#### TASK TO COMPLETE:
Of the lines in the data below, write out exactly those from the one holding "ispirandosi" through the one holding "inno alle città", both included.

#### GIVEN INFORMATION:
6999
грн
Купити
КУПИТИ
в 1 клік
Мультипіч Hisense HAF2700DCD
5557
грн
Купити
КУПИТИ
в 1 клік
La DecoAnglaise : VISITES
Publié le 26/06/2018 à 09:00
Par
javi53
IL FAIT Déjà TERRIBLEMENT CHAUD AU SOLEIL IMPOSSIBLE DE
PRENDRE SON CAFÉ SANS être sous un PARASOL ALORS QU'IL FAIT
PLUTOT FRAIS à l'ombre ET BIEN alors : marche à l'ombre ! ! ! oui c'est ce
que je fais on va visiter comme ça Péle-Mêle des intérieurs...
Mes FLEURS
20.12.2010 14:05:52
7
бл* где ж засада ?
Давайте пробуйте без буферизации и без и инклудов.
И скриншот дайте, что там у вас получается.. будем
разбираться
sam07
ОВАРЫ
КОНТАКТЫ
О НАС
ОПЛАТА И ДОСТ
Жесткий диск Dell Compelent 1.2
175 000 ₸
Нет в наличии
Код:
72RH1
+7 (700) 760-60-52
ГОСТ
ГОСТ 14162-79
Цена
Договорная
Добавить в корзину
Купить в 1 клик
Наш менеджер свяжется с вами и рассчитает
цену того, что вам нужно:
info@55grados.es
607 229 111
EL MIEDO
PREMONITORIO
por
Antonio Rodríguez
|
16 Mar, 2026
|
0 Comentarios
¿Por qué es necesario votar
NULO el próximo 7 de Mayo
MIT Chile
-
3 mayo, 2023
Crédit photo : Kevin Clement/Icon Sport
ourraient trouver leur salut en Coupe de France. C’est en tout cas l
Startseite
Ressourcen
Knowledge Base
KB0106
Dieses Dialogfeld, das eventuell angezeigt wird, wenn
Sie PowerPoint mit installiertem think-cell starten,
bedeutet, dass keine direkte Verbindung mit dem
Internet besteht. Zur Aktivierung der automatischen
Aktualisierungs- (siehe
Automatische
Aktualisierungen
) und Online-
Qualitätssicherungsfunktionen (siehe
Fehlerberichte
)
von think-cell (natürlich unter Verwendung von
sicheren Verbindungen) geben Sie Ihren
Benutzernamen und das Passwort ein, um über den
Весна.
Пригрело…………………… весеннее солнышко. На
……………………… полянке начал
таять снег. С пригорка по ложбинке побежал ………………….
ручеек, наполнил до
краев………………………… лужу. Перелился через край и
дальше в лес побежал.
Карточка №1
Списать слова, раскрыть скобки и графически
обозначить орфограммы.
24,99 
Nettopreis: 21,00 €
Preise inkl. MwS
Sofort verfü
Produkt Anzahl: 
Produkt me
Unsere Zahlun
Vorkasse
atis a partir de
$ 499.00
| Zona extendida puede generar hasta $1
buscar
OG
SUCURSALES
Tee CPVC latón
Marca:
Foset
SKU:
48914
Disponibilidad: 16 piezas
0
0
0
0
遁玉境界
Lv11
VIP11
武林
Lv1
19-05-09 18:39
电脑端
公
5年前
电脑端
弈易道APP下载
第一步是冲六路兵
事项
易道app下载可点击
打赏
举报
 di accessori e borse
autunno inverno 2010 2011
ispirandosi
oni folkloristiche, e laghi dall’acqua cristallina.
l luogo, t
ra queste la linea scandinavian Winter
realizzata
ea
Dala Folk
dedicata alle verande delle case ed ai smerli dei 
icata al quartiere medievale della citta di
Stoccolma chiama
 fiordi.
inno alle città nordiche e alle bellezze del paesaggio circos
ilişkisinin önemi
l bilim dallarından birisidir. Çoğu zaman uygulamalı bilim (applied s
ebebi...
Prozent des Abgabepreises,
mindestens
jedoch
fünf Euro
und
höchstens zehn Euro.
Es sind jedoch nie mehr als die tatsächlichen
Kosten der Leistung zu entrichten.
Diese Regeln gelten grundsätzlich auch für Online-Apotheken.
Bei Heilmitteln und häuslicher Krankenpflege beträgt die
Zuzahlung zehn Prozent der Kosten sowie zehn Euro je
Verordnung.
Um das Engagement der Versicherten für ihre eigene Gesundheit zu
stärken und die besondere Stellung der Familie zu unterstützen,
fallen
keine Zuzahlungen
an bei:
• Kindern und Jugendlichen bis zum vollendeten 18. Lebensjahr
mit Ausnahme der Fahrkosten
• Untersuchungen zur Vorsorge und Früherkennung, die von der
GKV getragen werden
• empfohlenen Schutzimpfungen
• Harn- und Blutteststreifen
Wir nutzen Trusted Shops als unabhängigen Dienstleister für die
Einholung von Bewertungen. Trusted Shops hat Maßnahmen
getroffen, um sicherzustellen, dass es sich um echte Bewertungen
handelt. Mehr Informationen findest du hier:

#### RESULT OF THIS TASK:
ispirandosi
oni folkloristiche, e laghi dall’acqua cristallina.
l luogo, t
ra queste la linea scandinavian Winter
realizzata
ea
Dala Folk
dedicata alle verande delle case ed ai smerli dei 
icata al quartiere medievale della citta di
Stoccolma chiama
 fiordi.
inno alle città nordiche e alle bellezze del paesaggio circos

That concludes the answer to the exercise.